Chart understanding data
----------------
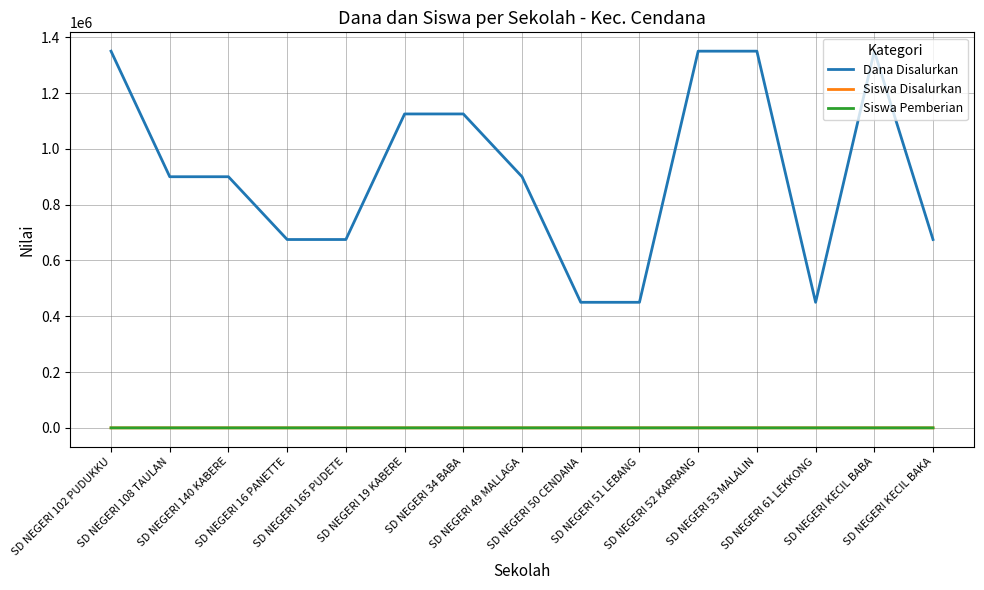

What is the difference between the highest and lowest values at SD NEGERI 34 BABA?

1124995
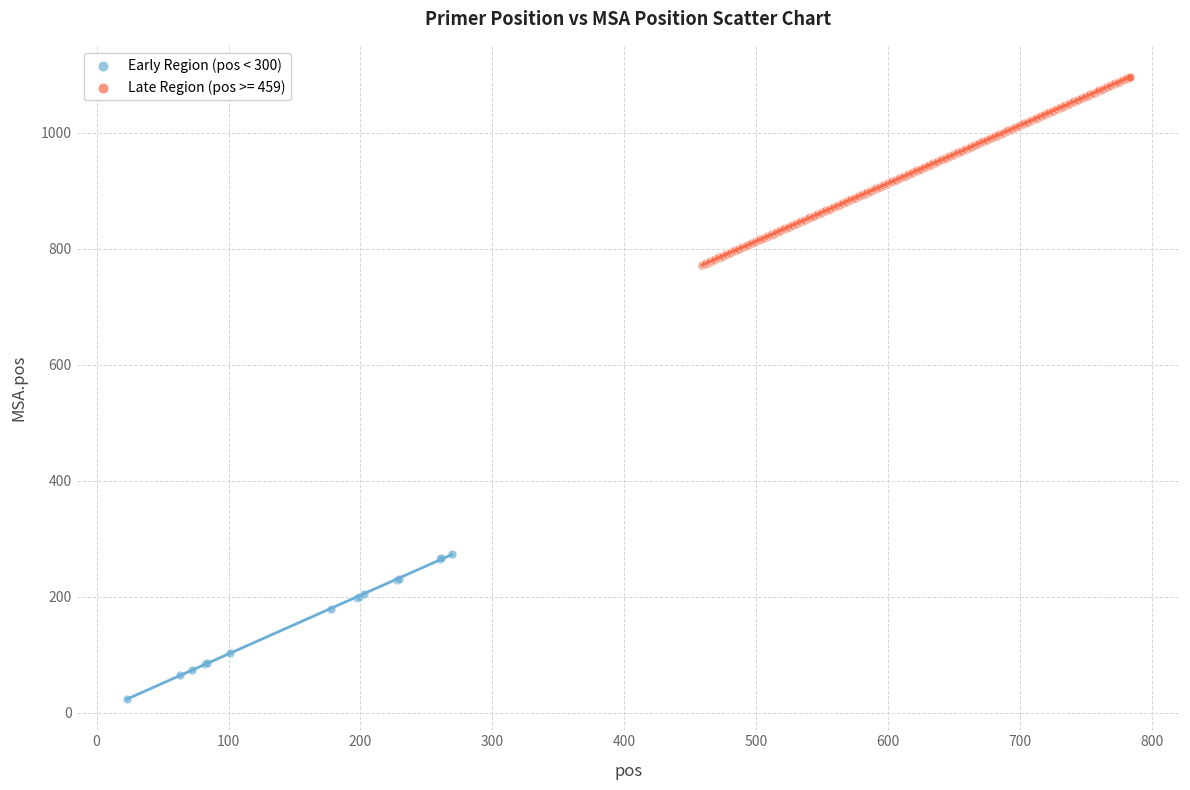

Which series reaches the maximum Y coordinate?

Late Region (pos >= 459)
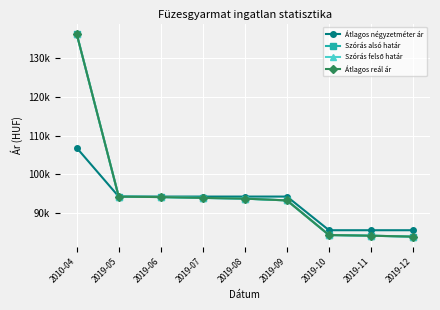

What is the sum of the Szórás felső határ values at 2019-08 and 2019-05?

188019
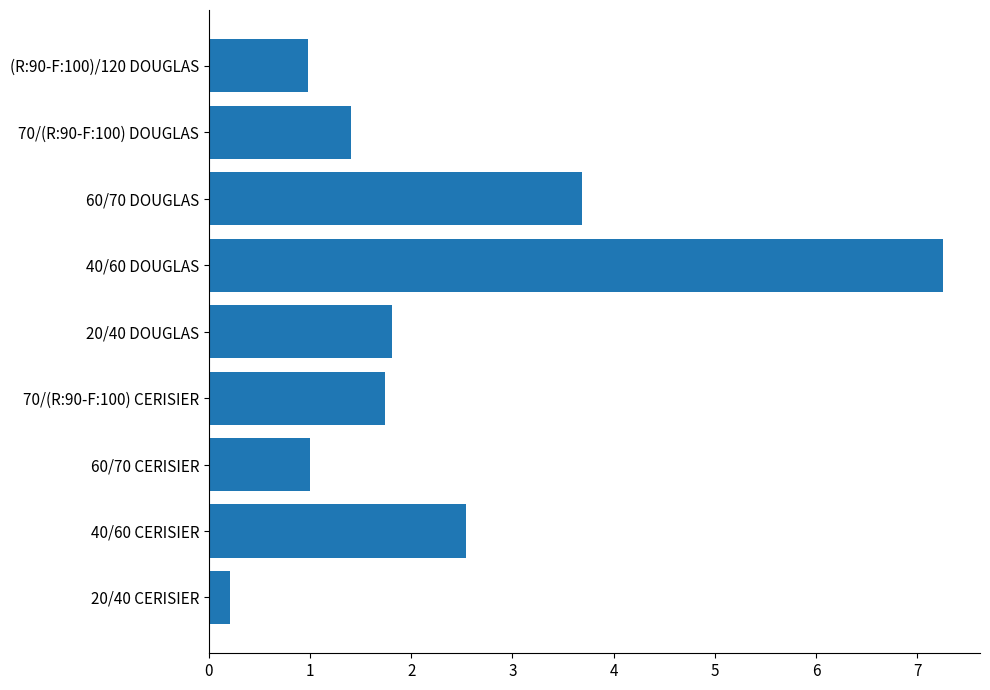

Reading bottom to top, list all the values displayed in this chart.

0.2	2.5	1.0	1.7	1.8	7.3	3.7	1.4	1.0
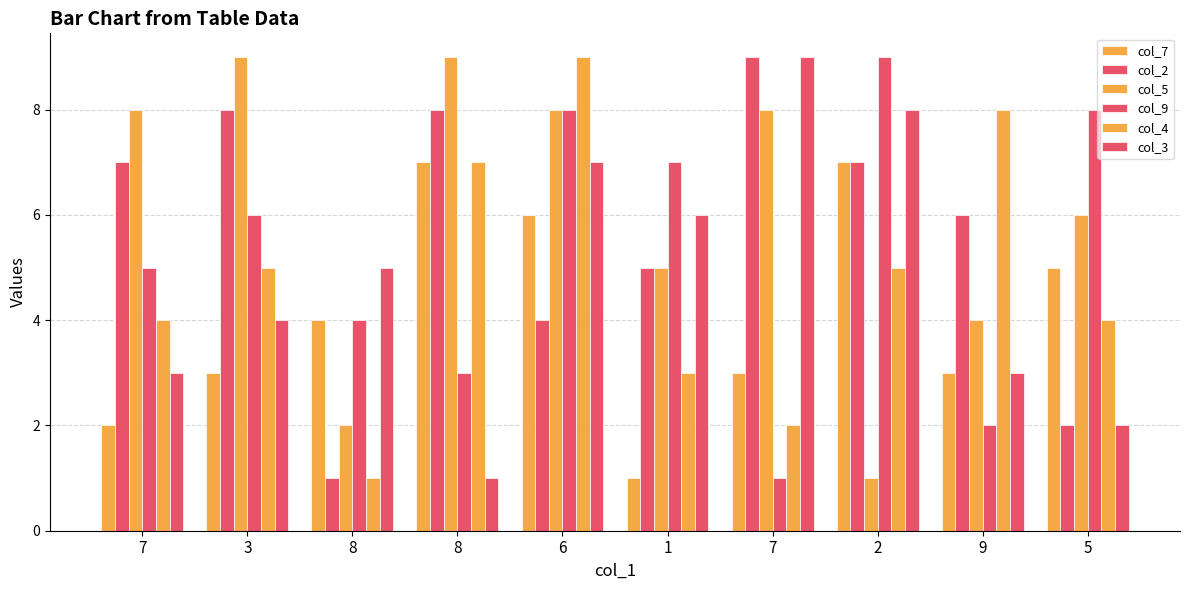

How many distinct data groups are displayed?

6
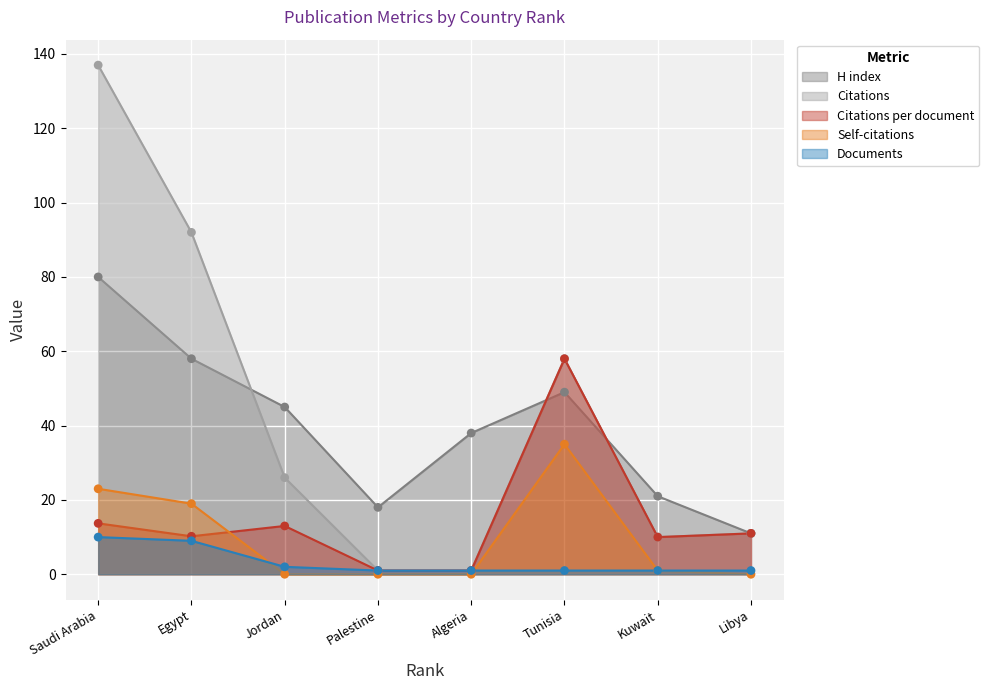

Which series reaches the maximum Y coordinate?

Citations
----------------
ASSIGNED TASK
Copy the records word for word, starting at the line that contains "How many distinct data groups are displayed?" and continuing through the end of the records, with both ends included. Omit the pictures.

ANSWER TO THE EXERCISE
How many distinct data groups are displayed?

6

Which series reaches the maximum Y coordinate?

Citations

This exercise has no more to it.